Non-triviality and systematicity

[muuda]

In all this, these are two aspects that probably need stressing. One of these makes our work harder but raises our morals, and the other makes it easier in the long run.

Reflecting on the ingrained practices in the other Wikiquote language versions, we decided to avoid trivialities. We don't normally include textbook quotes that merely state the facts in a way that should be retold in Wikipedia and add nothing by their way of expression. We also don't encourage the use of non-content-related illustrations with the kind of "inspirational quotes" that look like they've been composed by a Polonius 2.0 quotebot.

Low amount of available workforce enforces sustainability as a goal, so we must use our energy sparingly and efficiently. The best way for that is being systematic in every step of our work process. We digitize huge amounts of literature (focusing on the authors upcoming next month) so it can be easily browsed and searched by keywords. When composing the author pages, we browse the digital texts, extracting the quotes that can then be spread across content pages under the relevant keywords, keeping a minor amount on the author's or work's page and enabling us to constantly cover new keywords that will in turn shape the category system. Thus, every new book grows both our conceptual network in width and the individual pages in depth.

In digitization, we have tried different techniques and found that the most efficient would be a mix of scanning (for the books that are not in a very clear print or which we will need to study in depth for a long time) and phone photography enhanced by computer OCR for books that give reasonably good optical results and don't necessarily need the consistent quality gained by slower scanning. Focusing on one step of the work process at a time yields more results per hour, leaving us more hours for well-earned rest. Win-win!

Summary

[muuda]

As a result, we have reached a pace of enlargement that in most months, no other language version can surpass. Although in the material we harvest from the public culture men tend to predominate - they simply speak up more in every field and on every topic - we have gradually increased the proportion of women among the person-based articles. Every day, there is a new female author on the front page of Estonian Wikiquote, and the proportion of women among the authors of illustrations is also steadily growing.

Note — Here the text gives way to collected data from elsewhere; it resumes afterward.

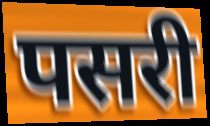
पसरी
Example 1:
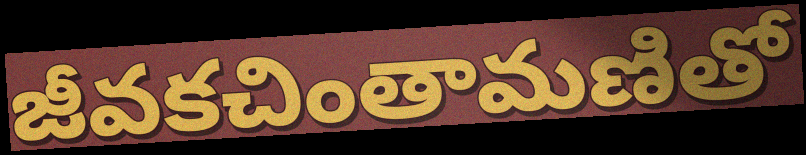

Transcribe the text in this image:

జీవకచింతామణితో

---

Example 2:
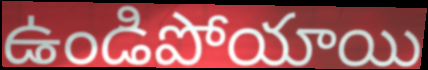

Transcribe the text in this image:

ఉండిపోయాయి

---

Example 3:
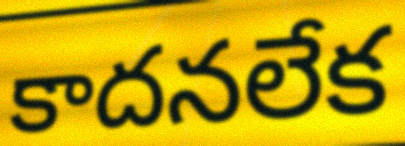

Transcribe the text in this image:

కాదనలేక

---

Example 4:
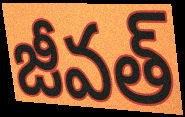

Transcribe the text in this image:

జీవత్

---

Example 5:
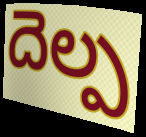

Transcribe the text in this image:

దెల్ప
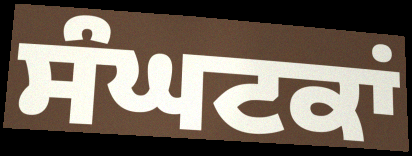
ਸੰਘਟਕਾਂ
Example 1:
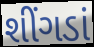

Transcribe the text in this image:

શીંગડાં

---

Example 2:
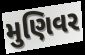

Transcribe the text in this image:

મુણિવર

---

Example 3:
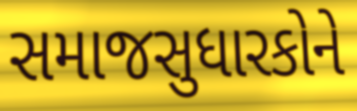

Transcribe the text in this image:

સમાજસુધારકોને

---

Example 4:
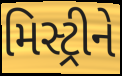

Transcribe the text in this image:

મિસ્ટ્રીને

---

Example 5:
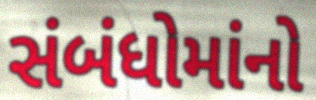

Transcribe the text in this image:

સંબંધોમાંનો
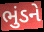
ભુંડને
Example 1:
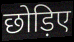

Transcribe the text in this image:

छोड़िए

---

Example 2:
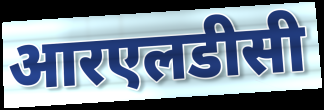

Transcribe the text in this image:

आरएलडीसी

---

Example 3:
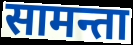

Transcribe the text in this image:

सामन्ता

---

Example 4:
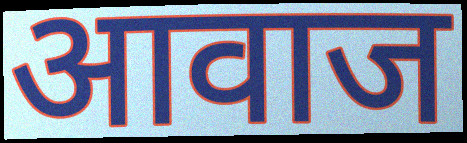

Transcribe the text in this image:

आवाज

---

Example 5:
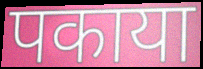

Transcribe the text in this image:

पकाया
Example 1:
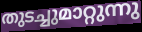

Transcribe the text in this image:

തുടച്ചുമാറ്റുന്നു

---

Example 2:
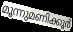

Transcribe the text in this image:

മൂന്നുമണിക്കൂർ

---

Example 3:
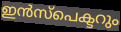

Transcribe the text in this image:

ഇൻസ്പെക്ടറും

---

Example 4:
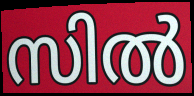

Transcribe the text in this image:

സിൽ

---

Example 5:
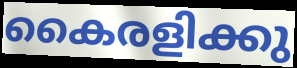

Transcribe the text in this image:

കൈരളിക്കു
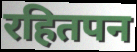
रहितपन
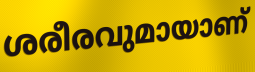
ശരീരവുമായാണ്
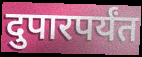
दुपारपर्यंत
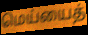
மெய்யைத்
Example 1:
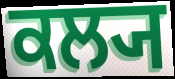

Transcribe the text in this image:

ਕਲ੍ਯ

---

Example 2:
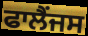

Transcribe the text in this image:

ਫਾਲੈਂਜਸ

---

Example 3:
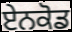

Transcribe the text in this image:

ਏਨਕੋਡ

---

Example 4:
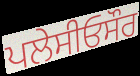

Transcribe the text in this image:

ਪਲੇਸੀਓਸੌਰ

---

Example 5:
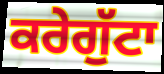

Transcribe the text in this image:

ਕਰੇਗੁੱਟਾ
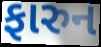
ફારુન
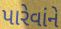
પારેવાંને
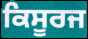
ਕਿਸੂਰਜ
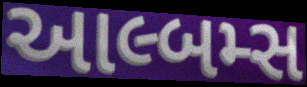
આલ્બમ્સ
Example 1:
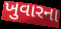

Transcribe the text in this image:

ખુવારના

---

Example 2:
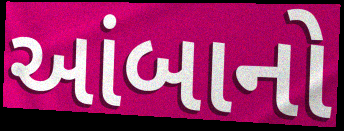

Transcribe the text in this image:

આંબાનો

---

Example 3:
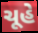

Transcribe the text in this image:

ચૂહે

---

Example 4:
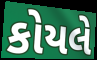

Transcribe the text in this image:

કોયલે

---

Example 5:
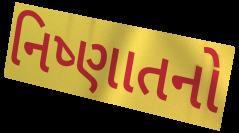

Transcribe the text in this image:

નિષ્ણાતનો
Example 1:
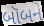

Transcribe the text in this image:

બૉબને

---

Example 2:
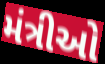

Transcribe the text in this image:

મંત્રીઓ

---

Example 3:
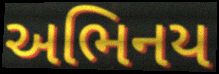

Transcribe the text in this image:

અભિનય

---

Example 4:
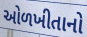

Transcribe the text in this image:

ઓળખીતાનો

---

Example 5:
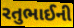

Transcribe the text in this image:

રતુભાઈની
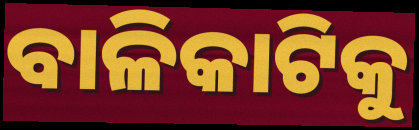
ବାଳିକାଟିକୁ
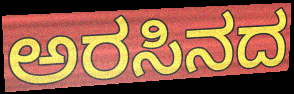
ಅರಸಿನದ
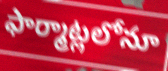
ఫార్మాట్లలోనూ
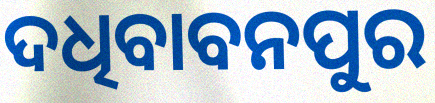
ଦଧିବାବନପୁର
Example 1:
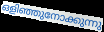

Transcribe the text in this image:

ഒളിഞ്ഞുനോക്കുന്നു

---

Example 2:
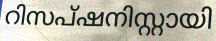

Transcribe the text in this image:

റിസപ്ഷനിസ്റ്റായി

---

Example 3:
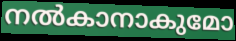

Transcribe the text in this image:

നൽകാനാകുമോ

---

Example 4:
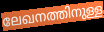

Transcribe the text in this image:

ലേഖനത്തിനുള്ള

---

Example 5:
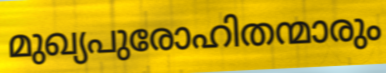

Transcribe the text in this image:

മുഖ്യപുരോഹിതന്മാരും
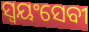
ସ୍ୱୟଂସେବୀ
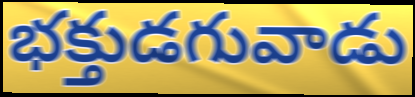
భక్తుడగువాడు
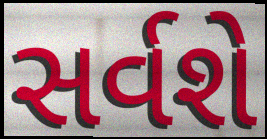
સર્વશે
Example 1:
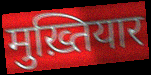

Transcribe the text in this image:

मुख़्तियार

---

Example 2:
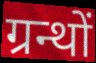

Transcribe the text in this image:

ग्रन्थों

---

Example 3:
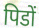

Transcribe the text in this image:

पिडों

As of today, November 7, 2021, the Estonian Wikiquote with its 8,000 articles is the 7th of all the language versions, but less than 1,000 articles separate us from the 6th position, and practice has shown that writing a 1,000 articles per month needs just a bit of focus.

As said above, in the long run, we do not intend to continue indefinitely with the extensive enlargement. The plan is to expand the concept network so that a sufficiently detailed system will be developed, after which we can focus on depth and density of the content. At the moment, we have paid rather brief attention to the literary canon, but we plan to come back to it. In the course of our work, we have accumulated an extensive digital corpus of literature, which we can mine by keywords. Problematic quote pages are marked separately so that problems can be dealt with efficiently and in a focused way. However, for the most part, all this work is yet to come.